* **Exercise details**
The result should be the lines from the one holding "focal_mm: 17.5" to the final line of the records below, repeated exactly and with no pictures.

* **Study material**
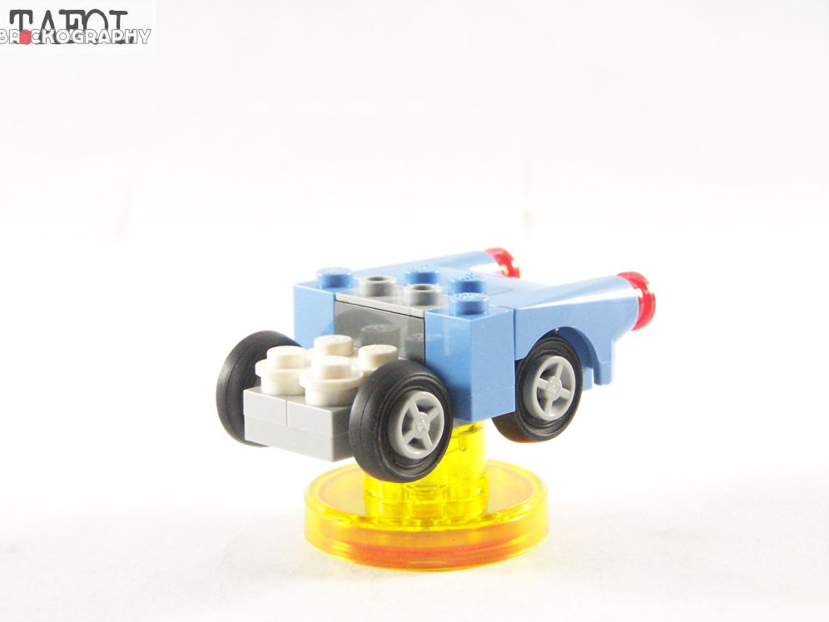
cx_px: 408
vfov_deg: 13.7
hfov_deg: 18.2
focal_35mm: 108
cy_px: 312
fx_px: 2586
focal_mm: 17.5
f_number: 3.2
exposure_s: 1/60
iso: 400
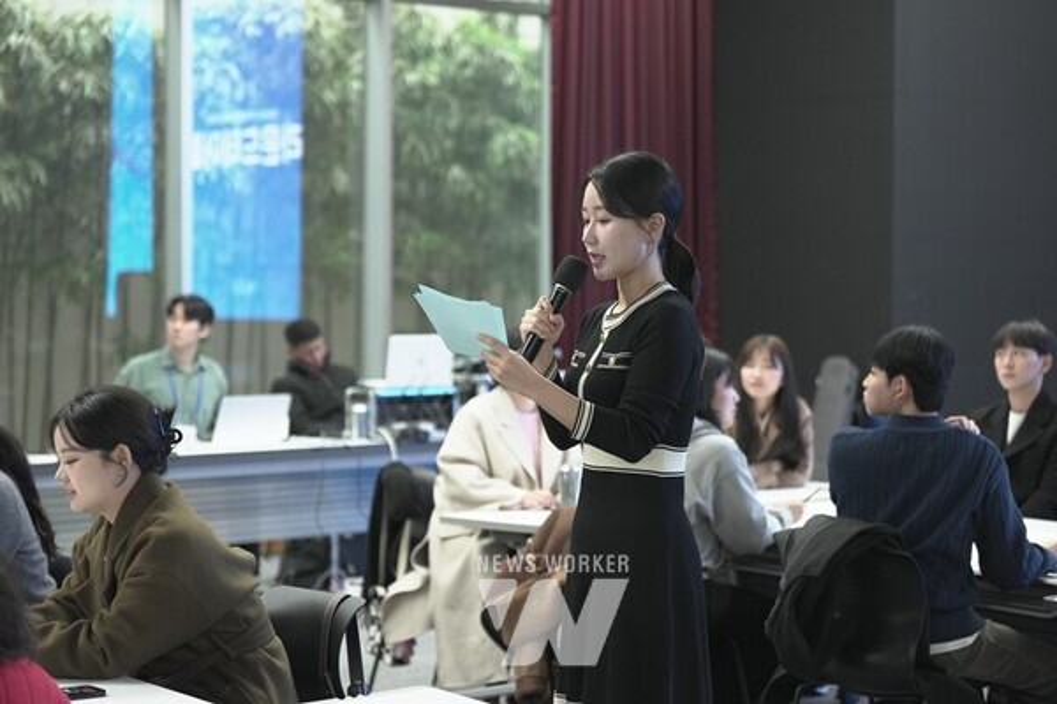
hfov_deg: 28.8
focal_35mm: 70
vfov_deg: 19.5
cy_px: 352
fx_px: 2055
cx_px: 528
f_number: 2.8
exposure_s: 1/200
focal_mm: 70
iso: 3200
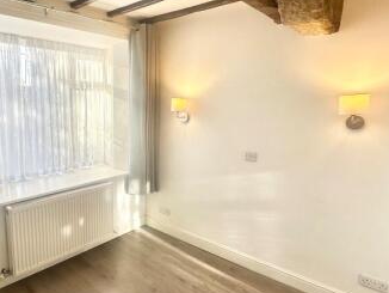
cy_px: 149
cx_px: 118
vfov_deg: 54.9
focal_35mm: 25
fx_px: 281
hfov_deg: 66.7
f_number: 2.2
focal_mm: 2.22
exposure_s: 1/279
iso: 40
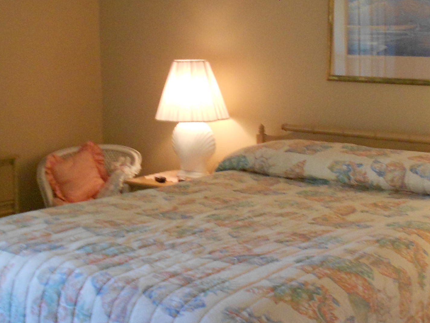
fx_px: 683
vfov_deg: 26.6
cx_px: 279
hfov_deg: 34.7
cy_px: 157
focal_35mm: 55
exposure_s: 1/25
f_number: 3.2
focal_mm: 4.6
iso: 400
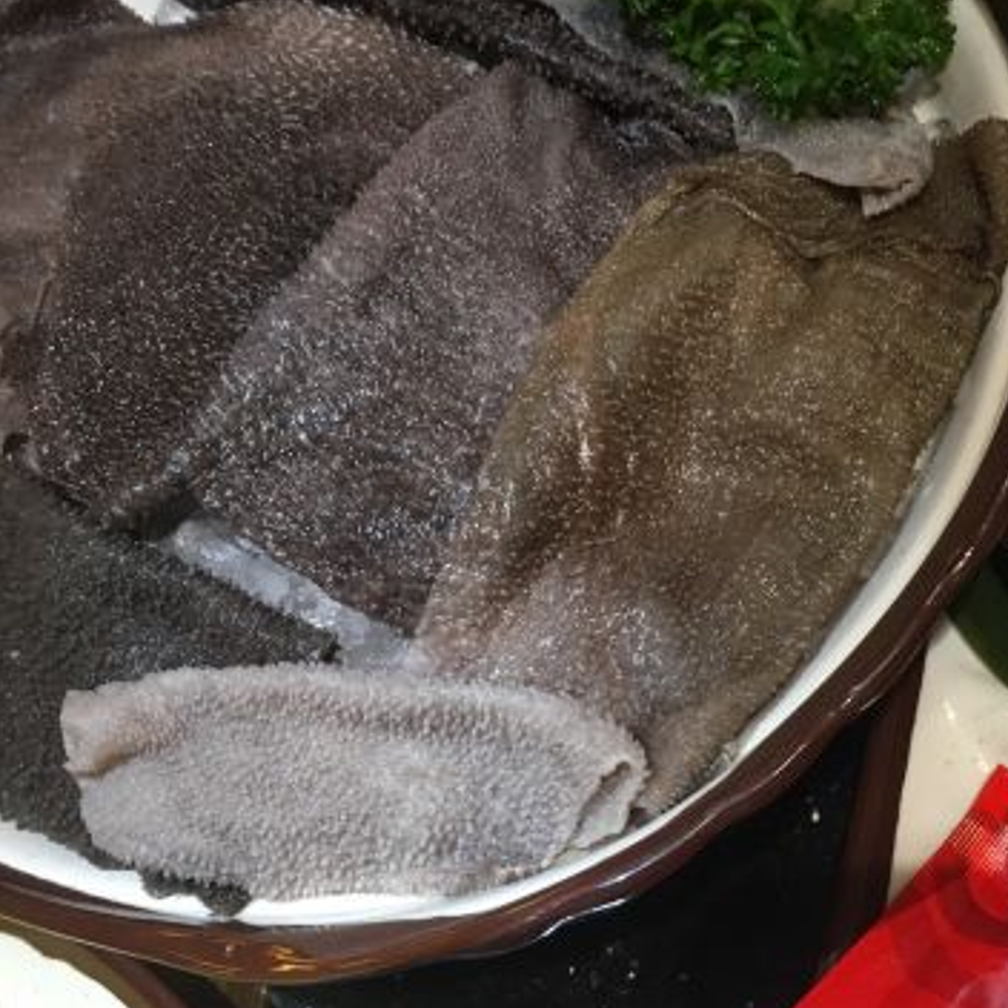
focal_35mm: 51
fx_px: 1680
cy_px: 508
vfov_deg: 33.4
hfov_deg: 32.7
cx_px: 770
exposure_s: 1/33
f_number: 2.2
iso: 125
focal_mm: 4.15
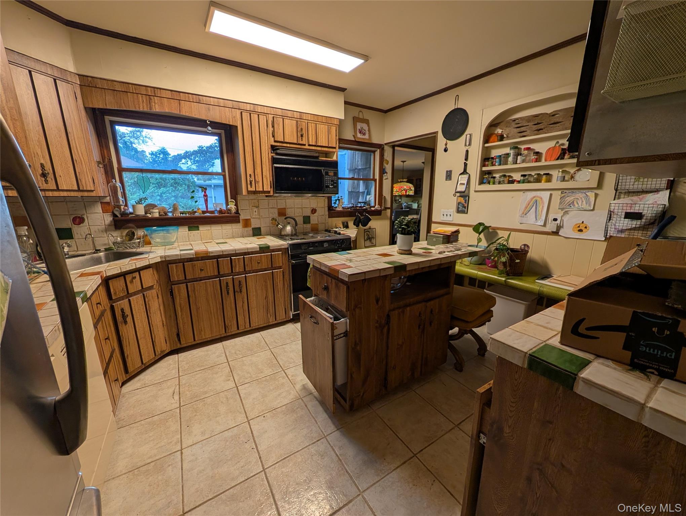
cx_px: 343
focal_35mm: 12
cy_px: 258
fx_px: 238
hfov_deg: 110.5
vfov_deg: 94.6
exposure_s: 1/86.5
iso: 39
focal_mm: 2.02
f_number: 1.7
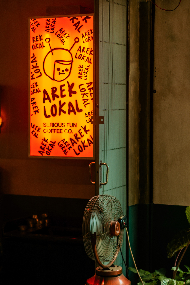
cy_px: 148
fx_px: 752
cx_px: 90
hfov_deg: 14.4
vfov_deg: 21.5
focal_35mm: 95
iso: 200
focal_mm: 50
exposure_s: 1/100
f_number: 1.8
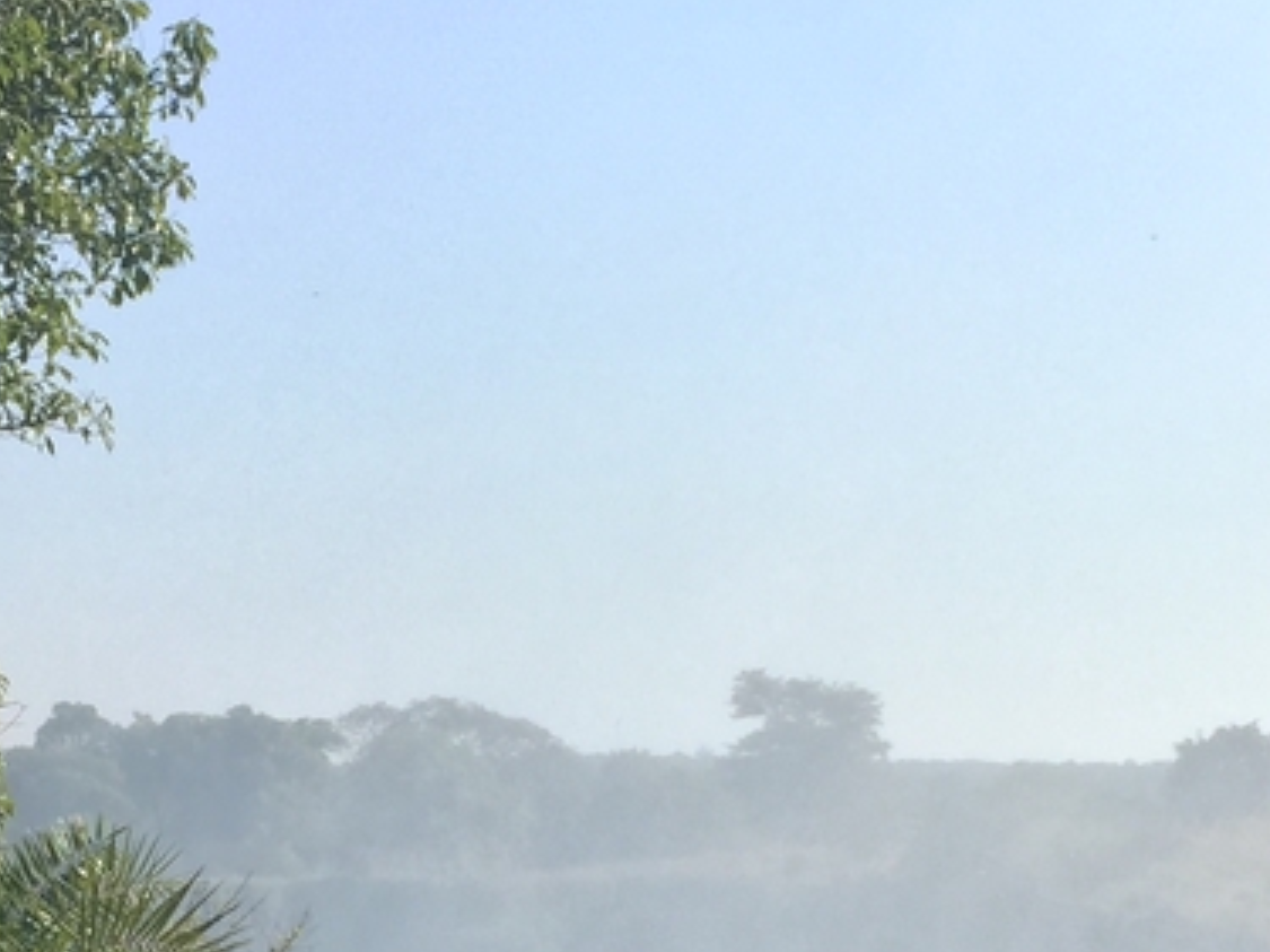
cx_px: 447
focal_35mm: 99
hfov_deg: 19.8
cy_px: 949
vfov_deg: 14.7
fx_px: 3631
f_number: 2.2
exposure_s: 1/898
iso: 32
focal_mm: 4.15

* **Answer to this problem**
focal_mm: 17.5
f_number: 3.2
exposure_s: 1/60
iso: 400
hfov_deg: 28.8
focal_35mm: 70
vfov_deg: 19.5
cy_px: 352
fx_px: 2055
cx_px: 528
f_number: 2.8
exposure_s: 1/200
focal_mm: 70
iso: 3200
cy_px: 149
cx_px: 118
vfov_deg: 54.9
focal_35mm: 25
fx_px: 281
hfov_deg: 66.7
f_number: 2.2
focal_mm: 2.22
exposure_s: 1/279
iso: 40
fx_px: 683
vfov_deg: 26.6
cx_px: 279
hfov_deg: 34.7
cy_px: 157
focal_35mm: 55
exposure_s: 1/25
f_number: 3.2
focal_mm: 4.6
iso: 400
focal_35mm: 51
fx_px: 1680
cy_px: 508
vfov_deg: 33.4
hfov_deg: 32.7
cx_px: 770
exposure_s: 1/33
f_number: 2.2
iso: 125
focal_mm: 4.15
cx_px: 343
focal_35mm: 12
cy_px: 258
fx_px: 238
hfov_deg: 110.5
vfov_deg: 94.6
exposure_s: 1/86.5
iso: 39
focal_mm: 2.02
f_number: 1.7
cy_px: 148
fx_px: 752
cx_px: 90
hfov_deg: 14.4
vfov_deg: 21.5
focal_35mm: 95
iso: 200
focal_mm: 50
exposure_s: 1/100
f_number: 1.8
cx_px: 447
focal_35mm: 99
hfov_deg: 19.8
cy_px: 949
vfov_deg: 14.7
fx_px: 3631
f_number: 2.2
exposure_s: 1/898
iso: 32
focal_mm: 4.15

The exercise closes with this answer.